ВЫБРАННЫЙ ТЕКСТ =>
____________
К нам заходят Шэрон и Том.
– Ты тоже бесишься? – спрашивает Макс у Шэрон.
Шэрон не отвечает.
Макс поворачивается к Тому.
– С ней всё в порядке?
– Да.
– Можем начать? – Макс уже на взводе.
– Не знаю, какие у нее планы.
– А у тебя?
– Мои планы зависят от ее планов, – Том забивает косяки, сперва натерев бумагу конопляной смолой собственного приготовления. Затем направляется с косяками в спальню, а Шэрон идет за ним.
– Так всегда бывает, когда собираешься закинуться, – говорит Макс. Спустя какое-то время он, просветлев, излагает целую теорию на этот счет. – Некоторым не нравится совсем терять себя, вот в чем проблема. Тебе бы не понравилось. Тебе бы, наверное, хватило четверти марки, не больше. После четверти марки еще остается эго, и у него есть желания. Но если у тебя что-то в штанах зашевелилось, а твоя чувиха или чувак летает и тронуть себя не дает – в общем, когда тебе под кислотой дают от ворот поворот, потом несколько месяцев ходишь как в воду опущенный.
____________
ИСХОДНЫЙ МАТЕРИАЛ =>

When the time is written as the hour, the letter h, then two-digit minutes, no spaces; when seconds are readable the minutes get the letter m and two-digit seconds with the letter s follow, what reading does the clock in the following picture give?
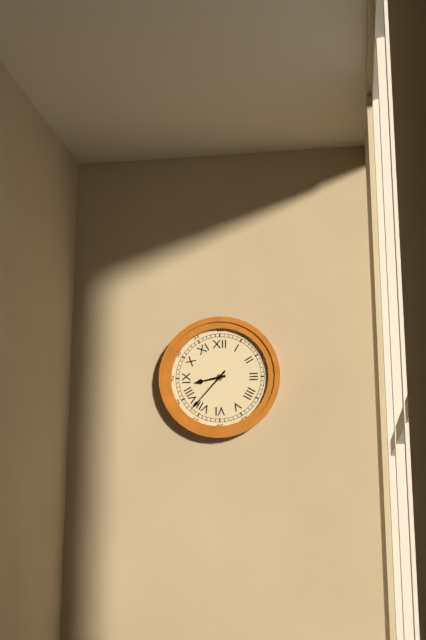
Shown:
8h37
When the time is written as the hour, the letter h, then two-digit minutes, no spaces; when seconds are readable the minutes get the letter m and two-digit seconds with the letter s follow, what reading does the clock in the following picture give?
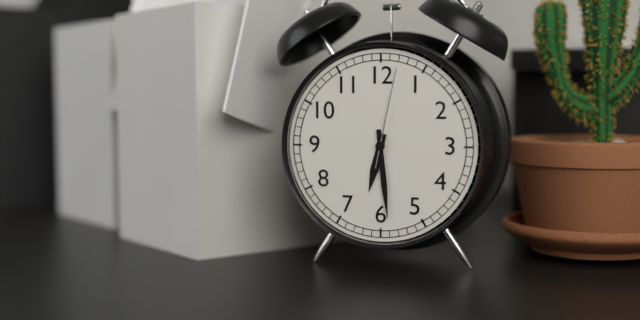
____________
ЗАДАНИЕ =>
Перепишите дословно фрагмент выбранного текста, начиная со слов «Шэрон не отвечает.» и далее вплоть до слов «идет за ним.».

ОТВЕТ =>
Шэрон не отвечает.
Макс поворачивается к Тому.
– С ней всё в порядке?
– Да.
– Можем начать? – Макс уже на взводе.
– Не знаю, какие у нее планы.
– А у тебя?
– Мои планы зависят от ее планов, – Том забивает косяки, сперва натерев бумагу конопляной смолой собственного приготовления. Затем направляется с косяками в спальню, а Шэрон идет за ним.